PITTSBURGH – Braylon Edwards jogs out to practice, swerves toward the nearest goalpost and touches the brown flag hanging from the crossbar. Kellen Winslow is in a hurry to join offensive drills and runs straight through the flag, lifting it momentarily with his helmet.
The flag, with the uniform numbers inside an orange helmet, has become a symbol for the Browns, chosen by the players. Their slogan: Pick up the flag. The meaning: If someone has an off day, someone else picks up the slack.
“It`s more than a symbol,” running back Jason Wright said Friday. “It`s made football fun again.”
Wright couldn`t remember the exact origin of the flag, but said it was discussed at a couple of team meetings and the offensive line had a lot to do with it. Right tackle Kevin Shaffer wouldn`t divulge any details.
“I can`t talk about that,” he said. “That`s a team thing.”
The flag made its debut early in the season.
“It`s just something we all were talking about,” said kicker Phil Dawson, the only Brown who`s been here since 1999. “It`s something we`ve all been able to rally around. It stuck.”
No one was talking about chemistry after the Browns lost the opener 34-7 to Pittsburgh. But they rallied for a win in Week 2 and credited a players-only meeting.
“Players have taken a sense of ownership of how we perform,” Dawson said. “In years past, we let the coaches set the tone and then we would try to respond to that.

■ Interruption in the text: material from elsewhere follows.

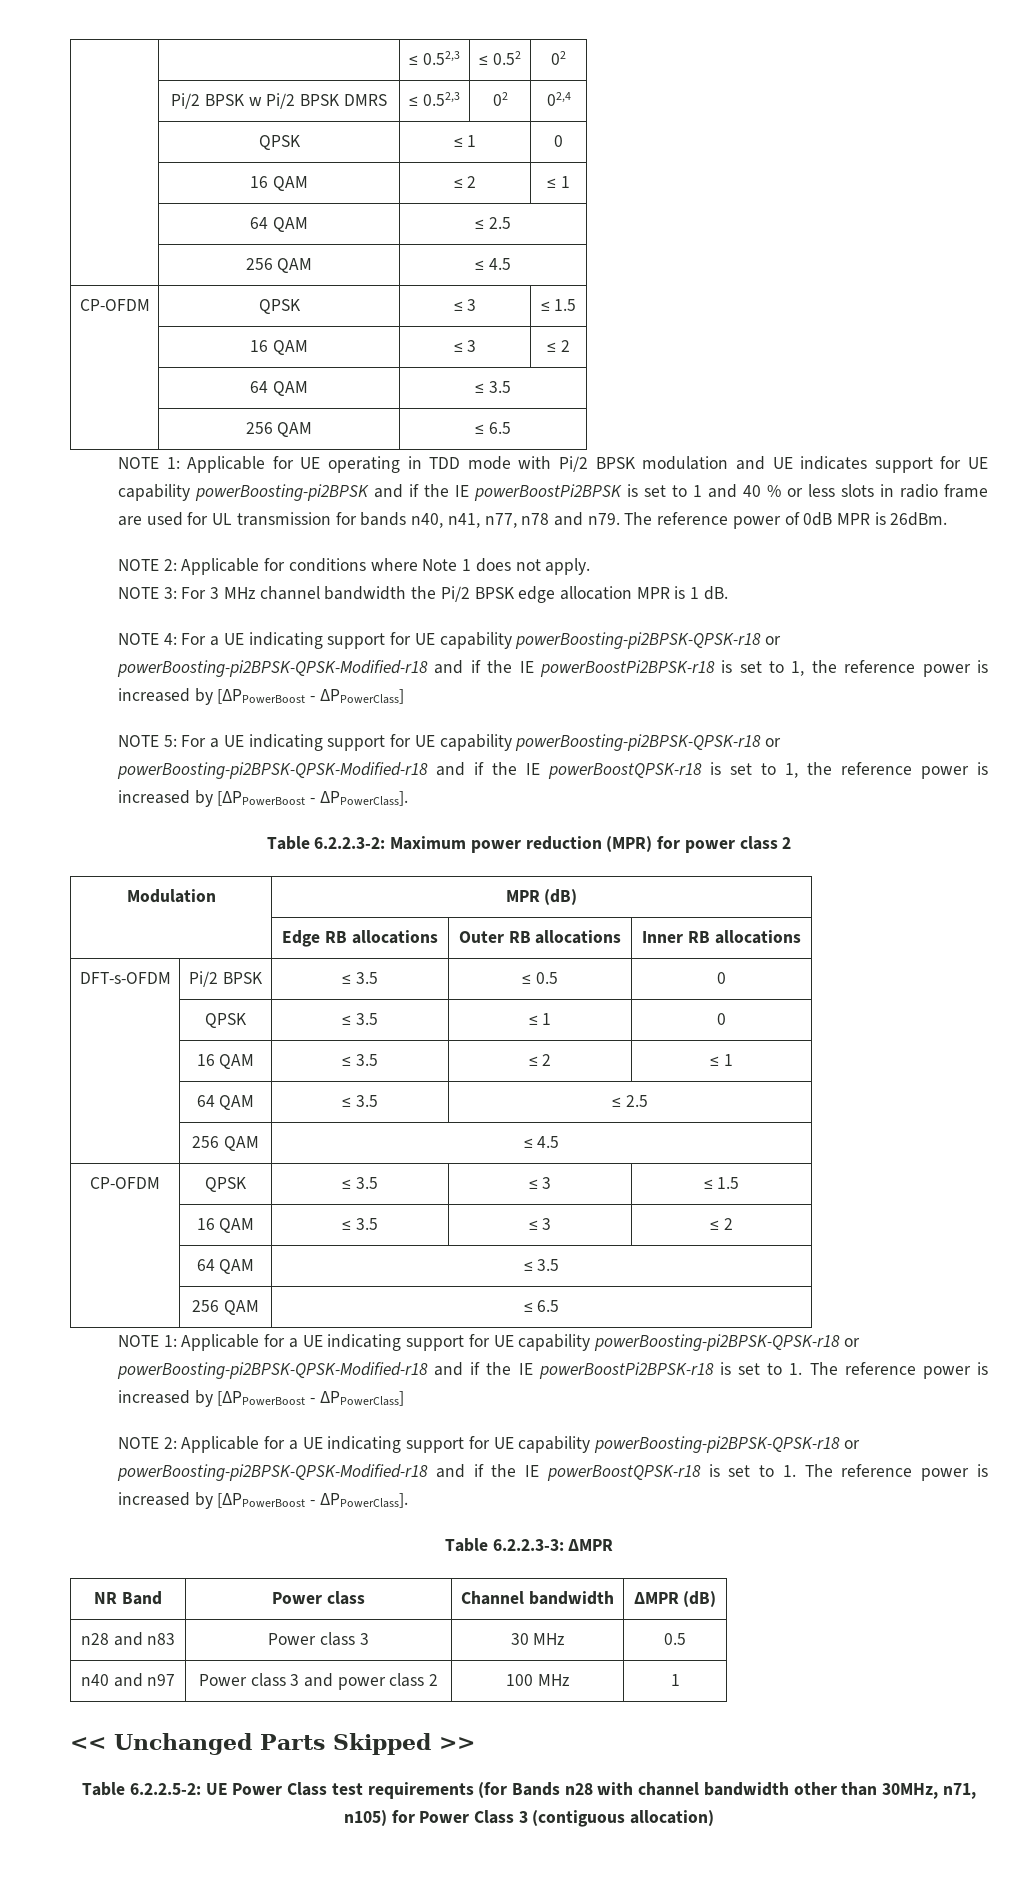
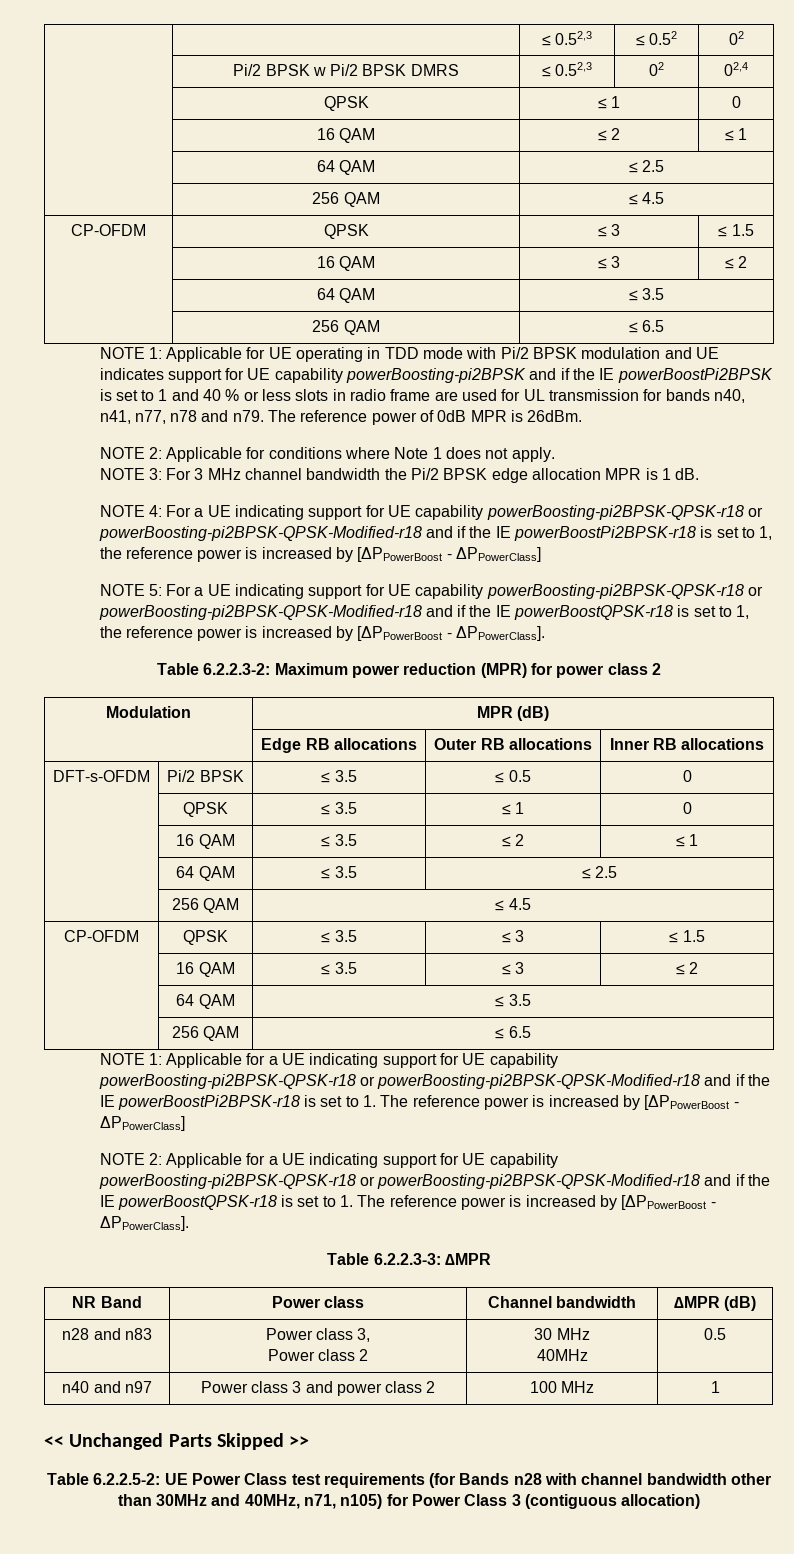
[359,1633,369,1645] 3 -> [357,1328,371,1342] [267,1349,369,1361] 3, // Power class 2
(565, 1639) none -> [536,1349,588,1361] // 40MHz
[882,1783,939,1799] 30MHz, -> [156,1494,300,1509] 30MHz and 40MHz,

“We`ve got a group of guys this year that obviously listen to coaches and respond to them, but at the same time take it upon themselves to go the extra mile, do the little things right, hold each other accountable. That`s what gets me excited.”
As the wins have piled up – the Browns are riding their first three-game winning streak since 2001 – so have the unsolicited mentions of togetherness and belief in each other.
“Guys are really playing for each other, guys have become closer, guys are beginning to understand one another a lot more and beginning to disprove some of the things that they may have thought about other people,” Edwards said. “We are definitely playing for each other, and it`s showing.”
Linebacker Andra Davis has been a Brown since 2002. He said the defense has always had good chemistry, but he`s noticed a change on offense.
“Definitely. Those guys don`t care about who`s getting credit, they`re just out there playing ball, pulling for each other,” Davis said.
The players cited an increase in off-the-field activities and another year together for improved camaraderie.
“The biggest thing is trusting each other,” punter Dave Zastudil said. “That`s what guys are doing a little more.”
“The difference is getting to know your teammates, getting to play for each other,” Shaffer said. “Whenever you can look at a guy next to you and know you`re playing for them, that`s when you`re going to have a good team.”
In the midst of all the good vibes, a question must be asked: Did the chemistry bring the wins, or did the wins bring the chemistry?
The Browns don`t care. They`ve got both.
“Winning and fun cycle on one another,” Wright said.
“Sometimes when guys start believing in themselves and believing in teammates, it results in better play on the field,” Zastudil said.
That`s coach Romeo Crennel`s primary concern. And he likes how his team has been able to make big plays late in games.
“It`s a sign of a team coming together, pulling for each other and fighting for each other, and we have to continue to do that,” he said.